(Beginning of MATERIAL FOR THIS EXERCISE)
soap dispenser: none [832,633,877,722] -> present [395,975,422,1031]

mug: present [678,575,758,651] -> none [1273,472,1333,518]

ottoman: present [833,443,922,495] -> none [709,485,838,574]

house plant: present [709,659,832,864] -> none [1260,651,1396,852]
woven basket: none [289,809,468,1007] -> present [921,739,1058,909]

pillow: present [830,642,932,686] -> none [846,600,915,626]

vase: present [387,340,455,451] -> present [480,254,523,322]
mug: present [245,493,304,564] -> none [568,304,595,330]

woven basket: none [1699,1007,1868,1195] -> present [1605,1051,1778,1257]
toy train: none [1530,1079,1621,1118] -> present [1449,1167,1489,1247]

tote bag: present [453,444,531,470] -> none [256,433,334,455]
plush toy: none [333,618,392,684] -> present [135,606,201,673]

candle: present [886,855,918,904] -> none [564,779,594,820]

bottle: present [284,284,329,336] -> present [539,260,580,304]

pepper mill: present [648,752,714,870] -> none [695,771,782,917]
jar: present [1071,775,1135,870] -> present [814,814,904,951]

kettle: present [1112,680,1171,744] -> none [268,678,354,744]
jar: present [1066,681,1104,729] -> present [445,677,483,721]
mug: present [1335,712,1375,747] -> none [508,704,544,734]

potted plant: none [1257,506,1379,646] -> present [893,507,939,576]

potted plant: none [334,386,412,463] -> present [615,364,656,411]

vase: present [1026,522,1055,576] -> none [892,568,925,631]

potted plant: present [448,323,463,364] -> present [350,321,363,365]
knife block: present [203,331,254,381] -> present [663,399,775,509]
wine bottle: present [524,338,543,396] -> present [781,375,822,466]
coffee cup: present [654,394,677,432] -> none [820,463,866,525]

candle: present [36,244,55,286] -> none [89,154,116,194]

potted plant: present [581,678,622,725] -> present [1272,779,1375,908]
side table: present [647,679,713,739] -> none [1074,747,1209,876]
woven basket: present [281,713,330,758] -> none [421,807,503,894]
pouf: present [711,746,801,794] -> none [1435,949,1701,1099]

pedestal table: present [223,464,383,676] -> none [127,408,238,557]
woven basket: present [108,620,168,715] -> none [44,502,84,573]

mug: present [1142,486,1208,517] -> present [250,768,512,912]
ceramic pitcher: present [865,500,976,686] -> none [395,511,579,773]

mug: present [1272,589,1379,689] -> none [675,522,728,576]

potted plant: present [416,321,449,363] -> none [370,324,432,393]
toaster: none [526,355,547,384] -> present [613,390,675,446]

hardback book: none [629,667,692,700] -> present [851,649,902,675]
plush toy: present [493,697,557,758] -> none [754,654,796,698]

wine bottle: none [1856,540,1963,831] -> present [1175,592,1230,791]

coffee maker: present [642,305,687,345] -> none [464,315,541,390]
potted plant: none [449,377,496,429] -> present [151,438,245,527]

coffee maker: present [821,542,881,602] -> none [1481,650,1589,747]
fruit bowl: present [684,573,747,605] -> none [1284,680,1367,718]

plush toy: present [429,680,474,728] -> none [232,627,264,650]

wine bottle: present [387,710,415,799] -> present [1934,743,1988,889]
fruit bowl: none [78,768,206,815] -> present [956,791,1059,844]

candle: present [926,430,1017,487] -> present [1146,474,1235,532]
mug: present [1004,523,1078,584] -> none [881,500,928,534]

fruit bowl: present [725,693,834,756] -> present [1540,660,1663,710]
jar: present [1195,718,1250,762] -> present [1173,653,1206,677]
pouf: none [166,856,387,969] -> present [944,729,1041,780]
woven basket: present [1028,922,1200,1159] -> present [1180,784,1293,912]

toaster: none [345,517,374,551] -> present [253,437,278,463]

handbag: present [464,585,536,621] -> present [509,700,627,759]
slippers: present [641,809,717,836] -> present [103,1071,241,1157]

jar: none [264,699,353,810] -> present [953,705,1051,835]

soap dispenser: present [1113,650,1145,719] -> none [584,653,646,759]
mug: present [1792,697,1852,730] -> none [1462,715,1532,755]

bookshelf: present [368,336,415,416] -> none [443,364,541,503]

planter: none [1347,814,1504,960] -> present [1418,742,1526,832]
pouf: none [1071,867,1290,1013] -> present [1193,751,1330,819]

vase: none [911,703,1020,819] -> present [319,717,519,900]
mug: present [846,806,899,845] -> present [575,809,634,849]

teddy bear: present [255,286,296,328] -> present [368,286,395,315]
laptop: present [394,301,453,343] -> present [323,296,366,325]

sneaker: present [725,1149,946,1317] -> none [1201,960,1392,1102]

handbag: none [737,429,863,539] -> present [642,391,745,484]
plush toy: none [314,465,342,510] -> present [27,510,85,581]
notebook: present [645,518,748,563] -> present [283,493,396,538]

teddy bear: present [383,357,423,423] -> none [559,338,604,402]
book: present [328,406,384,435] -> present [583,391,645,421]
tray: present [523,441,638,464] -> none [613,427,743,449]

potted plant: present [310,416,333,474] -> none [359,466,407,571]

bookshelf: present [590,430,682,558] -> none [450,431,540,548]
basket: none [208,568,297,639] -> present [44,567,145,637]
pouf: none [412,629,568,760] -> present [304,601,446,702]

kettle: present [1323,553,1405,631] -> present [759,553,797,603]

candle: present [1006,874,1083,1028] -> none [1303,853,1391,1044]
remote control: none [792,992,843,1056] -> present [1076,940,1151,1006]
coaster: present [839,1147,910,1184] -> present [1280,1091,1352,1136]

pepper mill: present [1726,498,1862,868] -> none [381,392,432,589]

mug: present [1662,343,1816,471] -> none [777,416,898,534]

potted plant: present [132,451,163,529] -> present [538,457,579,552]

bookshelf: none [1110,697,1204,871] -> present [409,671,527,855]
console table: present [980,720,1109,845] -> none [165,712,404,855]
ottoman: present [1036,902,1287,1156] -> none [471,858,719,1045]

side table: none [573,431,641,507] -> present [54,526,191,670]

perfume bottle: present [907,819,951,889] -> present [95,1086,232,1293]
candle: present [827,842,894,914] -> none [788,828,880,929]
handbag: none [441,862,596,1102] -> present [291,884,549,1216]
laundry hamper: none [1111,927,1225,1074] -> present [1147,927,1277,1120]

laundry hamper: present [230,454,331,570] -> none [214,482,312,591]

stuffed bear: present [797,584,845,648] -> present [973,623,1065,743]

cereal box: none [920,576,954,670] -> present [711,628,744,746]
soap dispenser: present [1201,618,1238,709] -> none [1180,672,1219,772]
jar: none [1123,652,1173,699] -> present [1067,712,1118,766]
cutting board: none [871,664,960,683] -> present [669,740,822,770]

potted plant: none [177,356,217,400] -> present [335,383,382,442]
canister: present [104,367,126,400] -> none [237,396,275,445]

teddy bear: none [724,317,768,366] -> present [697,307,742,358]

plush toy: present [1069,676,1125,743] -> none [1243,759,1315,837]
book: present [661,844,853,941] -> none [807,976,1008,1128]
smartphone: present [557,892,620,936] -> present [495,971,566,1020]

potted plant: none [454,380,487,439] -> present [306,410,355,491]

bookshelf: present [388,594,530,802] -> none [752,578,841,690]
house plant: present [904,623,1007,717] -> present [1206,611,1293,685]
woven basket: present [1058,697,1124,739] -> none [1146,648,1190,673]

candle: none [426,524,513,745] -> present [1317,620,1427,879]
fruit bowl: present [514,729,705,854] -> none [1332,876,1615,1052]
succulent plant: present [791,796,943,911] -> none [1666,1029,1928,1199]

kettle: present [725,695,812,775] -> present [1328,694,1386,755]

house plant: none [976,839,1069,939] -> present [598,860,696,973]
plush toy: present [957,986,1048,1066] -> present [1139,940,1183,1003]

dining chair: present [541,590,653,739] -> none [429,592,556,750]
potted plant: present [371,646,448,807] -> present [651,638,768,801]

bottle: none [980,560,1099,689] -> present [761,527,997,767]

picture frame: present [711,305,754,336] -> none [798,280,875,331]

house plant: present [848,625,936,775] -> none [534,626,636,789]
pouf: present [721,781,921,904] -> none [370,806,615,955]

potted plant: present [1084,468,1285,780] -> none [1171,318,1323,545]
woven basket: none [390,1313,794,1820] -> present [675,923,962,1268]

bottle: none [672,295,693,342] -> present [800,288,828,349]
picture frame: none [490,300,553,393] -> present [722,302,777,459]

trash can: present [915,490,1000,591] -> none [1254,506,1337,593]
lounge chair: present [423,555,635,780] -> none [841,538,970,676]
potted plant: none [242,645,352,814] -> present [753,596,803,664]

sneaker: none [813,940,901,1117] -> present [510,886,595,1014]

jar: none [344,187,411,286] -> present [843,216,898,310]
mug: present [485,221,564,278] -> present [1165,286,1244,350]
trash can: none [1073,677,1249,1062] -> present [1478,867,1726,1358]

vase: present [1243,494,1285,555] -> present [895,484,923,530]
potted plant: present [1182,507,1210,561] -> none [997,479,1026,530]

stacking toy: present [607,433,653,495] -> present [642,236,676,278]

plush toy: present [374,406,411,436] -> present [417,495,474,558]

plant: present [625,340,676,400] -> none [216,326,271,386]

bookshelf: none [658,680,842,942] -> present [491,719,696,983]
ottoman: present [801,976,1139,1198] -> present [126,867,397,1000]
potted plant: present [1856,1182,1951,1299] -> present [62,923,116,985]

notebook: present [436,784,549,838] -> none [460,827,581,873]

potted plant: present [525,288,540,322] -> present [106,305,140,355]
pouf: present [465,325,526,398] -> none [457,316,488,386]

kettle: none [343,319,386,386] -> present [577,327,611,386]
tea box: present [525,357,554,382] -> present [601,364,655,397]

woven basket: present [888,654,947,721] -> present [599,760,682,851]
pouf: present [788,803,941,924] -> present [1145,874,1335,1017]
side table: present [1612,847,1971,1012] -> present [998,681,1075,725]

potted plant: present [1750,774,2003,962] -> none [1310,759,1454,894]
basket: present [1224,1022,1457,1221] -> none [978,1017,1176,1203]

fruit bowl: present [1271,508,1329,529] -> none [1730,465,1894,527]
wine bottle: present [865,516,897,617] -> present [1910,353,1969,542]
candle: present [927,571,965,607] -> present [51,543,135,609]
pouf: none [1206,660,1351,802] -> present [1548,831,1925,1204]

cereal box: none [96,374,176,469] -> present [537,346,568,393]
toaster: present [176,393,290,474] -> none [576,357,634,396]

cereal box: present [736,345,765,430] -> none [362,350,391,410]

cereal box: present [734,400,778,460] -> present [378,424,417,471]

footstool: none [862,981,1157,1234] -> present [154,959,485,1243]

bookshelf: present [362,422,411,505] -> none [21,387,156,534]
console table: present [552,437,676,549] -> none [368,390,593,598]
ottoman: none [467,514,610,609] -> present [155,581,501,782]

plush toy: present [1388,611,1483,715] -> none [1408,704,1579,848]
(End of MATERIAL FOR THIS EXERCISE)
In the data above, which lines lie between the line with "laundry hamper: none" and the line with "dining chair: present", inclusive? Print those lines exactly and nothing else.

RESULT OF THIS EXERCISE:
laundry hamper: none [1111,927,1225,1074] -> present [1147,927,1277,1120]

laundry hamper: present [230,454,331,570] -> none [214,482,312,591]

stuffed bear: present [797,584,845,648] -> present [973,623,1065,743]

cereal box: none [920,576,954,670] -> present [711,628,744,746]
soap dispenser: present [1201,618,1238,709] -> none [1180,672,1219,772]
jar: none [1123,652,1173,699] -> present [1067,712,1118,766]
cutting board: none [871,664,960,683] -> present [669,740,822,770]

potted plant: none [177,356,217,400] -> present [335,383,382,442]
canister: present [104,367,126,400] -> none [237,396,275,445]

teddy bear: none [724,317,768,366] -> present [697,307,742,358]

plush toy: present [1069,676,1125,743] -> none [1243,759,1315,837]
book: present [661,844,853,941] -> none [807,976,1008,1128]
smartphone: present [557,892,620,936] -> present [495,971,566,1020]

potted plant: none [454,380,487,439] -> present [306,410,355,491]

bookshelf: present [388,594,530,802] -> none [752,578,841,690]
house plant: present [904,623,1007,717] -> present [1206,611,1293,685]
woven basket: present [1058,697,1124,739] -> none [1146,648,1190,673]

candle: none [426,524,513,745] -> present [1317,620,1427,879]
fruit bowl: present [514,729,705,854] -> none [1332,876,1615,1052]
succulent plant: present [791,796,943,911] -> none [1666,1029,1928,1199]

kettle: present [725,695,812,775] -> present [1328,694,1386,755]

house plant: none [976,839,1069,939] -> present [598,860,696,973]
plush toy: present [957,986,1048,1066] -> present [1139,940,1183,1003]

dining chair: present [541,590,653,739] -> none [429,592,556,750]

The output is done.